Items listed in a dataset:
---*---
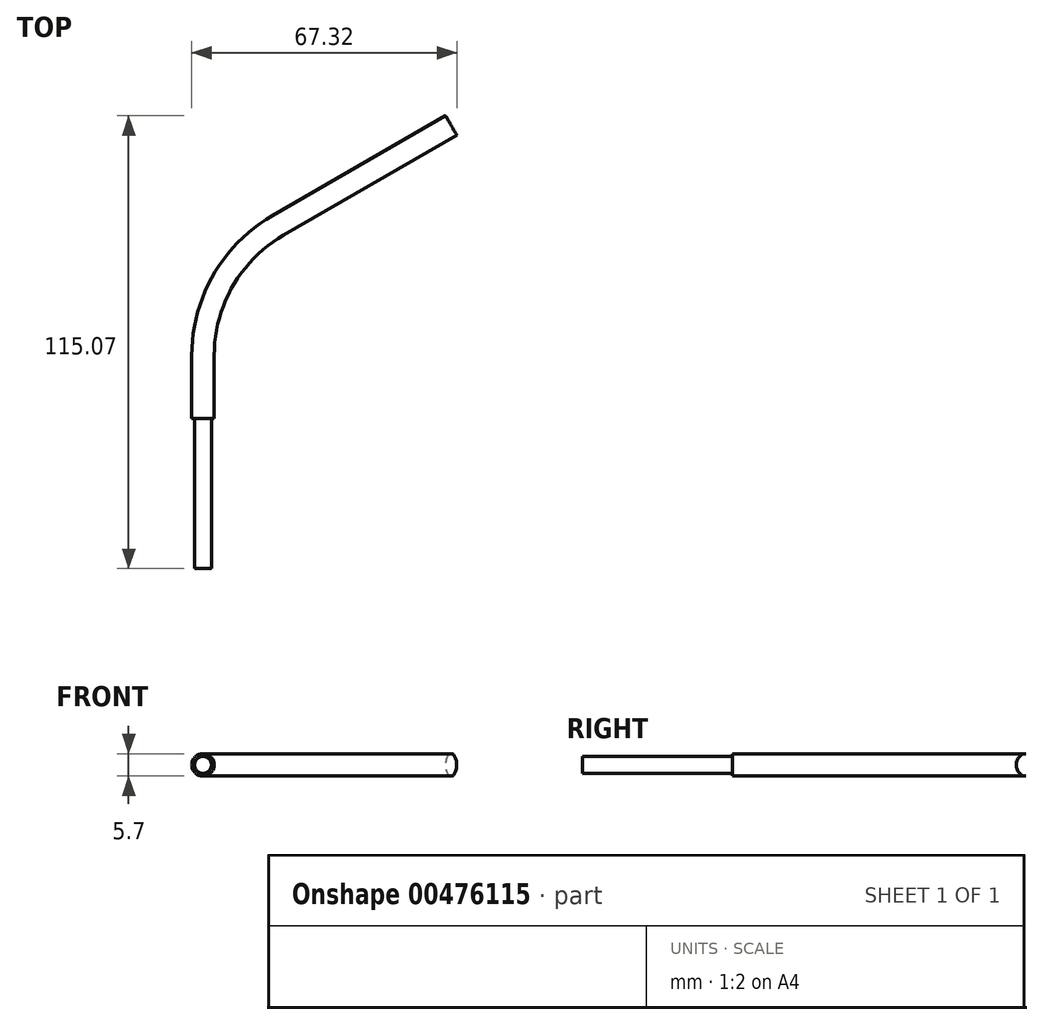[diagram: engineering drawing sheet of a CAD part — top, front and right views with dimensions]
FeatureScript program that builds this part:
annotation { "Feature Type Name" : "Feature", "Feature Type Description" : "" }
export const myFeature = defineFeature(function(context is Context, id is Id, definition is map)
    precondition{}
    {
        {
            var Q0;
            Q0=qCreatedBy(makeId("Top.planeOp"),FACE);
            var sketch = newSketch(context, id + "F0", { "sketchPlane" : qUnion([Q0])});
            skLineSegment(sketch, "E0", {"start": v(0, 0) * mm, "end": v(0, 16.1) * mm});
            skLineSegment(sketch, "E1", {"start": v(19.05, 49.1) * mm, "end": v(63.04, 74.5) * mm});
            skLineSegment(sketch, "E2", {"start": v(0, 0) * mm, "end": v(0, -38.1) * mm});
            skPoint(sketch, "E3.visualSharp", {"position": v(0, 38.1) * mm});
            skArc(sketch, "E3.filletArc", {"start": v(19.05, 49.1) * mm, "mid": v(5.1, 35.15) * mm, "end": v(0, 16.1) * mm});
            skPoint(sketch, "E4.visualSharp", {"position": v(175.98, 139.7) * mm});
            skSolve(sketch);
        }
        {
            var Q0;
            Q0=qCreatedBy(makeId("Front.planeOp"),FACE);
            var sketch = newSketch(context, id + "F1", { "sketchPlane" : qUnion([Q0])});
            skCircle(sketch, "E5", {"center": v(0, 0) * mm, "radius": 2.85 * mm});
            skSolve(sketch);
        }
        {
            var Q0;
            Q0=makeQuery(id+"F1.imprint","IMPRINT",FACE,{"disambiguationData":[TD([[makeQuery(id+"F1.imprint","IMPRINT",EDGE,{"derivedFrom":sQuery(id+"F1.wireOp",EDGE,"E5")}),1.0]])]});
            var Q1;
            Q1=sQuery(id+"F0.wireOp",EDGE,"E0");
            var Q2;
            Q2=sQuery(id+"F0.wireOp",EDGE,"E3.filletArc");
            var Q3;
            Q3=sQuery(id+"F0.wireOp",EDGE,"E1");
            var Q4;
            Q4=sQuery(id+"F0.wireOp",EDGE,"E4.filletArc");
            var Q5;
            Q5=sQuery(id+"F0.wireOp",EDGE,"lWv93iFz-bEN9-oXhL-jszu-YtIgDBo05eqF");
            var Q6;
            Q6=sQuery(id+"F0.wireOp",EDGE,"rNUARqjs-TsUK-Telz-jRy7-cFuhtV7gu0Rw");
            sweep(context, id + "F2", {"profiles" : qUnion([Q0]), "path" : qUnion([Q1, Q2, Q3, Q4, Q5, Q6])});
        }
        {
            var Q0;
            Q0 = qSketchRegion(id + "F1", true);
            var Q1;
            Q1=sQuery(id+"F0.wireOp",EDGE,"E2");
            sweep(context, id + "F3", {"operationType" : NewBodyOperationType.ADD, "profiles" : qUnion([Q0]), "path" : qUnion([Q1])});
        }
        {
            var Q0;
            Q0=makeQuery(id+"F3.opSweep","CAP_FACE",FACE,{"disambiguationData":[OSD([sQuery(id+"F0.wireOp",VERTEX,"E2.end"),sQuery(id+"F1.wireOp",EDGE,"E5")])],"isStart":false});
            var sketch = newSketch(context, id + "F4", { "sketchPlane" : qUnion([Q0])});
            skCircle(sketch, "E6", {"center": v(0, 0) * mm, "radius": 2.15 * mm});
            skCircle(sketch, "E7", {"center": v(0, 0) * mm, "radius": 2.85 * mm});
            skSolve(sketch);
        }
        {
            var Q0;
            Q0=makeQuery(id+"F4.imprint","IMPRINT",FACE,{"disambiguationData":[TD([[makeQuery(id+"F4.imprint","IMPRINT",EDGE,{"derivedFrom":sQuery(id+"F4.wireOp",EDGE,"E6")}),-1.0]])]});
            extrude(context, id + "F5", {"entities" : qUnion([Q0]), "operationType" : NewBodyOperationType.REMOVE, "oppositeDirection" : true, "depth" : 38.1 * mm});
        }
    });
---*---
> Exercise instructions: Reproduce the listing above line for line, leaving out the pictures.

> Written response:
[diagram: engineering drawing sheet of a CAD part — top, front and right views with dimensions]
FeatureScript program that builds this part:
annotation { "Feature Type Name" : "Feature", "Feature Type Description" : "" }
export const myFeature = defineFeature(function(context is Context, id is Id, definition is map)
    precondition{}
    {
        {
            var Q0;
            Q0=qCreatedBy(makeId("Top.planeOp"),FACE);
            var sketch = newSketch(context, id + "F0", { "sketchPlane" : qUnion([Q0])});
            skLineSegment(sketch, "E0", {"start": v(0, 0) * mm, "end": v(0, 16.1) * mm});
            skLineSegment(sketch, "E1", {"start": v(19.05, 49.1) * mm, "end": v(63.04, 74.5) * mm});
            skLineSegment(sketch, "E2", {"start": v(0, 0) * mm, "end": v(0, -38.1) * mm});
            skPoint(sketch, "E3.visualSharp", {"position": v(0, 38.1) * mm});
            skArc(sketch, "E3.filletArc", {"start": v(19.05, 49.1) * mm, "mid": v(5.1, 35.15) * mm, "end": v(0, 16.1) * mm});
            skPoint(sketch, "E4.visualSharp", {"position": v(175.98, 139.7) * mm});
            skSolve(sketch);
        }
        {
            var Q0;
            Q0=qCreatedBy(makeId("Front.planeOp"),FACE);
            var sketch = newSketch(context, id + "F1", { "sketchPlane" : qUnion([Q0])});
            skCircle(sketch, "E5", {"center": v(0, 0) * mm, "radius": 2.85 * mm});
            skSolve(sketch);
        }
        {
            var Q0;
            Q0=makeQuery(id+"F1.imprint","IMPRINT",FACE,{"disambiguationData":[TD([[makeQuery(id+"F1.imprint","IMPRINT",EDGE,{"derivedFrom":sQuery(id+"F1.wireOp",EDGE,"E5")}),1.0]])]});
            var Q1;
            Q1=sQuery(id+"F0.wireOp",EDGE,"E0");
            var Q2;
            Q2=sQuery(id+"F0.wireOp",EDGE,"E3.filletArc");
            var Q3;
            Q3=sQuery(id+"F0.wireOp",EDGE,"E1");
            var Q4;
            Q4=sQuery(id+"F0.wireOp",EDGE,"E4.filletArc");
            var Q5;
            Q5=sQuery(id+"F0.wireOp",EDGE,"lWv93iFz-bEN9-oXhL-jszu-YtIgDBo05eqF");
            var Q6;
            Q6=sQuery(id+"F0.wireOp",EDGE,"rNUARqjs-TsUK-Telz-jRy7-cFuhtV7gu0Rw");
            sweep(context, id + "F2", {"profiles" : qUnion([Q0]), "path" : qUnion([Q1, Q2, Q3, Q4, Q5, Q6])});
        }
        {
            var Q0;
            Q0 = qSketchRegion(id + "F1", true);
            var Q1;
            Q1=sQuery(id+"F0.wireOp",EDGE,"E2");
            sweep(context, id + "F3", {"operationType" : NewBodyOperationType.ADD, "profiles" : qUnion([Q0]), "path" : qUnion([Q1])});
        }
        {
            var Q0;
            Q0=makeQuery(id+"F3.opSweep","CAP_FACE",FACE,{"disambiguationData":[OSD([sQuery(id+"F0.wireOp",VERTEX,"E2.end"),sQuery(id+"F1.wireOp",EDGE,"E5")])],"isStart":false});
            var sketch = newSketch(context, id + "F4", { "sketchPlane" : qUnion([Q0])});
            skCircle(sketch, "E6", {"center": v(0, 0) * mm, "radius": 2.15 * mm});
            skCircle(sketch, "E7", {"center": v(0, 0) * mm, "radius": 2.85 * mm});
            skSolve(sketch);
        }
        {
            var Q0;
            Q0=makeQuery(id+"F4.imprint","IMPRINT",FACE,{"disambiguationData":[TD([[makeQuery(id+"F4.imprint","IMPRINT",EDGE,{"derivedFrom":sQuery(id+"F4.wireOp",EDGE,"E6")}),-1.0]])]});
            extrude(context, id + "F5", {"entities" : qUnion([Q0]), "operationType" : NewBodyOperationType.REMOVE, "oppositeDirection" : true, "depth" : 38.1 * mm});
        }
    });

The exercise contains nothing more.